◆ What you need to do
- a) Answer these questions about the diabetic retinopathy study text, giving each answer on its own line:
(i) What was the mean (± SD) Hb in patients without DR?
(ii) Which two factors were no longer significant on multivariate analysis?
(iii) What P value did anemia show for correlation with hard exudate formation and clinically significant macular edema?
- b) Reproduce the diabetic retinopathy study text between "Duration of diabetes (P <0.001), microalbuminuria" and "DR without CSME.", inclusive.

◆ Given text

──────

The mean (± SD) Hb in patients with and without DR was 11.24 (± 2.1) g/dl and 12.71 (± 2.1) g/dl, respectively; mean (± SD) albumin excretion per day in patients with and without retinopathy was 688 (± 99.6) g/day and 124.6 (± 49.5) g/day, respectively. Duration of diabetes (P <0.001), anemia (P <0.001), microalbuminuria (P <0.001), systemic hypertension (P = 0.001) and glycemic control indicated by HbA1C level (P = 0.002) were found to be significant risk factors for occurrence and increasing severity of DR on univariate analysis. Even on multivariate analysis, the correlation remained significant for all factors except systemic hypertension and glycemic control [Table 2].
Duration of diabetes (P <0.001), microalbuminuria (P <0.001) and anemia (P = 0.002) showed statistically significant correlation with hard exudate formation and the occurrence of clinically significant macular edema, both on univariate and multivariate analyses [Table 3]. These factors also showed statistically significant correlation with DR without CSME.

──────

◆ Data under study

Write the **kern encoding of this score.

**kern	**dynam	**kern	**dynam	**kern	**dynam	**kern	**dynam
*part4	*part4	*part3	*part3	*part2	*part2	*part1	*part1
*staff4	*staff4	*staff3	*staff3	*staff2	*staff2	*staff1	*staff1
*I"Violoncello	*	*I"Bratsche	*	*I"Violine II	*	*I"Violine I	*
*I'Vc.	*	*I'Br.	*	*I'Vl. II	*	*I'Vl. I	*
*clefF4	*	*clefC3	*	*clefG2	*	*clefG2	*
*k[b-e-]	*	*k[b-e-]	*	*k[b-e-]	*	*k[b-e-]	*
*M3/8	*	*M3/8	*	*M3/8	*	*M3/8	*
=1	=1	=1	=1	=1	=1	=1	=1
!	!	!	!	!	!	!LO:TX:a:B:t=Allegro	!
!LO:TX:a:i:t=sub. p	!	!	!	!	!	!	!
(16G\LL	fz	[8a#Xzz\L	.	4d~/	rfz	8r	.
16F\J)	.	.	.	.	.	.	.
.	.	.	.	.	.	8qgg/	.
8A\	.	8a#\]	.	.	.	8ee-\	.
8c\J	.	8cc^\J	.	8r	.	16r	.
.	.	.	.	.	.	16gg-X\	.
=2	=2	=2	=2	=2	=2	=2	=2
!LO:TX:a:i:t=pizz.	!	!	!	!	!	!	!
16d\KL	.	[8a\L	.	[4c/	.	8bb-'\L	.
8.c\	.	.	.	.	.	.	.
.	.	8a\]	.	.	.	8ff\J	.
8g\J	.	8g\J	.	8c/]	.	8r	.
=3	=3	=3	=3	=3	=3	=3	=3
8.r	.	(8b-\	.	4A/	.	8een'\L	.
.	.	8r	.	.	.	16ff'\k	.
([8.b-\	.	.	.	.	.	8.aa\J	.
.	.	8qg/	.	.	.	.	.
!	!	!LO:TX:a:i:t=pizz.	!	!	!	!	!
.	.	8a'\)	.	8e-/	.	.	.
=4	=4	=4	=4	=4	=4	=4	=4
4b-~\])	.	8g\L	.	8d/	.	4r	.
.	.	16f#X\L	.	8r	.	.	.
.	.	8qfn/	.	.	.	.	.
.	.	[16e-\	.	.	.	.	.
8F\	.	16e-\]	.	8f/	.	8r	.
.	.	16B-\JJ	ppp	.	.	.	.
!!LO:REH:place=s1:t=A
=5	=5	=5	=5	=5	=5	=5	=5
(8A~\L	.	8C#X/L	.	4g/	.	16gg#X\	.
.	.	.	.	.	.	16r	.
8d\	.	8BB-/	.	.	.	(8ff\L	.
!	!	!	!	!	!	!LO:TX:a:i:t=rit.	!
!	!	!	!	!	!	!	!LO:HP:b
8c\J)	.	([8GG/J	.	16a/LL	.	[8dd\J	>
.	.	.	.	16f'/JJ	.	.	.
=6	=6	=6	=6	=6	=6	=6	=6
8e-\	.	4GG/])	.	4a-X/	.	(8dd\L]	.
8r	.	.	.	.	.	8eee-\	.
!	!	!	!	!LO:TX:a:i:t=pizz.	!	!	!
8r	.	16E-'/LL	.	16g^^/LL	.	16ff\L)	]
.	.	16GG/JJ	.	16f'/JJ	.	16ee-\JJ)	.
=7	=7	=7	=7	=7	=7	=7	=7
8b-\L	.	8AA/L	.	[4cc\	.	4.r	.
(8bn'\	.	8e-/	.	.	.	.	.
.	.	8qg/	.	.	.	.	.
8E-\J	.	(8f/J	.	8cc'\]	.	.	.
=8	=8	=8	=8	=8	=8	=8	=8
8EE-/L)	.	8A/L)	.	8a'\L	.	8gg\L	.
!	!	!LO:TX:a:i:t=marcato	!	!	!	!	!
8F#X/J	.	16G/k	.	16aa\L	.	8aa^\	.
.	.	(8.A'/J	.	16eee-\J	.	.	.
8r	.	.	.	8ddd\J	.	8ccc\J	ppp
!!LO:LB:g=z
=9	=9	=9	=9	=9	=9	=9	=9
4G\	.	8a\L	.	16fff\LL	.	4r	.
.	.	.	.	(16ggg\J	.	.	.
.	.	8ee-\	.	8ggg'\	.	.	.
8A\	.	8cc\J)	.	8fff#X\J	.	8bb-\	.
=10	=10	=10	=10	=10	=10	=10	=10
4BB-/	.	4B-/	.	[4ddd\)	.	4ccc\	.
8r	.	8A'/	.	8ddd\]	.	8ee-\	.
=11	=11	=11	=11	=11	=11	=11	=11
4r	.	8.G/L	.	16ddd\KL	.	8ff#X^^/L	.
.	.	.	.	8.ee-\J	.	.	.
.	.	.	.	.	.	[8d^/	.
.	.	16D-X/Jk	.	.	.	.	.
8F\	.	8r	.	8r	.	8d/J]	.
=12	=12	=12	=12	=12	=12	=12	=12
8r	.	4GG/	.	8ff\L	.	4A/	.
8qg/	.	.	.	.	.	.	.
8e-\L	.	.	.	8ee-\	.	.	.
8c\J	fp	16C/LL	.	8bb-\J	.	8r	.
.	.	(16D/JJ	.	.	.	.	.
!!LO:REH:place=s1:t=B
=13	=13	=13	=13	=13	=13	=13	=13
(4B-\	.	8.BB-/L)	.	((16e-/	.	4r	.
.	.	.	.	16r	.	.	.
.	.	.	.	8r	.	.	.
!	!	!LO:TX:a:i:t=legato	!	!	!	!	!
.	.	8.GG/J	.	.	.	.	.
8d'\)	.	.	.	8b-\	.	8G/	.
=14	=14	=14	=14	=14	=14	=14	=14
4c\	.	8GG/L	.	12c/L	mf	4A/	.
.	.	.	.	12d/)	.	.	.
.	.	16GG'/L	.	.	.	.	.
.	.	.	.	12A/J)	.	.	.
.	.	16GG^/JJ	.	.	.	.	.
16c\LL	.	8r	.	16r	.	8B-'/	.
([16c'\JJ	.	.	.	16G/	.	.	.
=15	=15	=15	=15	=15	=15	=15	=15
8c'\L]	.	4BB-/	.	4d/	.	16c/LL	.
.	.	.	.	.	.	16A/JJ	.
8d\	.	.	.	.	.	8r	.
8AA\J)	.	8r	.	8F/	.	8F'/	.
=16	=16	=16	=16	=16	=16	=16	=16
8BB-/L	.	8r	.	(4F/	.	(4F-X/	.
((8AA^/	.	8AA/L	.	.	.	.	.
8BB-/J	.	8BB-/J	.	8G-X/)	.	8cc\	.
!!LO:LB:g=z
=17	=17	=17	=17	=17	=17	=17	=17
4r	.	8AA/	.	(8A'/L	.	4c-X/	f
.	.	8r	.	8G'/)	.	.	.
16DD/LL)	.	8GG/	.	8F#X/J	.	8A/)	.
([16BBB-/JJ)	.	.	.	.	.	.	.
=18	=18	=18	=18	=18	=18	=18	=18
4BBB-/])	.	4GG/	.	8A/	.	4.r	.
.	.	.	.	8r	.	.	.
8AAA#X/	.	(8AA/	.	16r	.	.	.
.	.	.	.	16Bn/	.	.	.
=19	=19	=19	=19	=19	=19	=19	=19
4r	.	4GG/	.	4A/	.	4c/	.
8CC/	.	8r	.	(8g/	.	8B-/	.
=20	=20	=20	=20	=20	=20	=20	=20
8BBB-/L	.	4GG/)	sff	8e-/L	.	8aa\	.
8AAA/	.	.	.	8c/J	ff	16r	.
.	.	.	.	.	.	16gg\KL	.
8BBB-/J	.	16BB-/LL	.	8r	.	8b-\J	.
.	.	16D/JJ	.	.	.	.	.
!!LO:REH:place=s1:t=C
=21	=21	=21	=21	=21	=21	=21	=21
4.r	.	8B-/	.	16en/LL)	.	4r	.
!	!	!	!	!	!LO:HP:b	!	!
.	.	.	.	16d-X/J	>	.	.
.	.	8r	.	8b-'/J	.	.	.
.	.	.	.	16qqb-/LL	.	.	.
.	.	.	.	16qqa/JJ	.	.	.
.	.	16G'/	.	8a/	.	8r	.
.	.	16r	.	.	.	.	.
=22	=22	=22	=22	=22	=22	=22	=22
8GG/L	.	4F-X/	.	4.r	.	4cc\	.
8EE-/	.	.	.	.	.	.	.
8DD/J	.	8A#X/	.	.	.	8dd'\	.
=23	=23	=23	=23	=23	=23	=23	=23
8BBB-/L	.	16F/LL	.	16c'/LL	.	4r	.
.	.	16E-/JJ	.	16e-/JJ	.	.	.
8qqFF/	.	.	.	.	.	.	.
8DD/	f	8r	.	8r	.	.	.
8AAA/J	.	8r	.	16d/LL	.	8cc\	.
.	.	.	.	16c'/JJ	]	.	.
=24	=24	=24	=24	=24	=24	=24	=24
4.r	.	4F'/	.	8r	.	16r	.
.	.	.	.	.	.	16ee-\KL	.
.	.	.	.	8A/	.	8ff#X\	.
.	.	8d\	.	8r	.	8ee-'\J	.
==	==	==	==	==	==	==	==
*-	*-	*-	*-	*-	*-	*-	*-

──────

◆ Responses per task
- a)
(i) 12.71 (± 2.1) g/dl
(ii) Systemic hypertension and glycemic control
(iii) P = 0.002

- b)
Duration of diabetes (P <0.001), microalbuminuria (P <0.001) and anemia (P = 0.002) showed statistically significant correlation with hard exudate formation and the occurrence of clinically significant macular edema, both on univariate and multivariate analyses [Table 3]. These factors also showed statistically significant correlation with DR without CSME.